Days before I arrived in Iowa, the Des Moines Register reported some caucus locations may be inaccessible to people with disabilities. The issue became a top priority for us at RespectAbility. I was glad to see every candidate, Democrat or Republican, pledge to do what they could to make sure Iowans with disabilities could participate in the caucus. I was also heartened to hear candidates from across the ideological spectrum provide thoughtful answers to questions on a range of issues from employment, to crimes against people with disabilities, to SSDI reform.

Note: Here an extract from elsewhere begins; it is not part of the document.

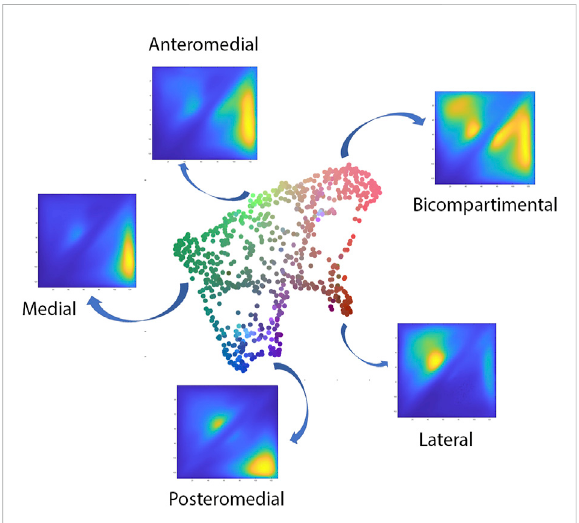
FIGURE 6 Visual representation of the projected shape space of OA cases with RGB coloring according to the observed value of the fi rst three principal polynomial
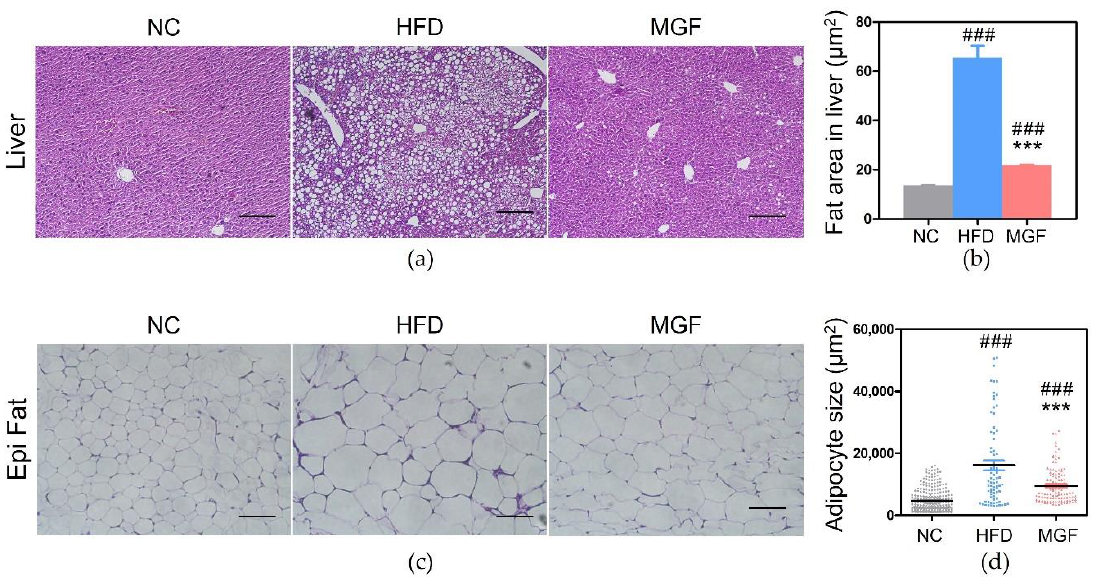
Figure 8. Histological changes in liver and epididymal fat tissues. ( a ) Histological images of the liver. ( b ) Fatty area in the liver. ( c ) Histological images of epididymal fat. ( d ) Adipocyte size. Data are expressed as mean ± standard error of mean. Bar indicates 100 µm. ### p < 0.001 indicates the results of comparison with the NC group, and *** p < 0.001 indicates the results of comparison with the HFD group. NC, normal chow; HFD, high-fat diet; MGF, HFD + MGF 150 mg/kg/day; MGF, mangiferin.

I could not help but notice the effect we are having on the candidates. RespectAbility is there asking questions of candidates about disability and an amazing thing happened. The candidates’ answers have become more direct and more thoughtful. I even was able to attend the event where Hillary Clinton released a major plan for the Autism community. The fact is, campaigns know that people with disabilities are attending their events, asking questions and they better have good answers prepared. Because of the work I am doing, presidential candidates are preparing policies on mental health, employment of people with disabilities and benefits reform that will help others in the disability community who did not have the opportunity that I have.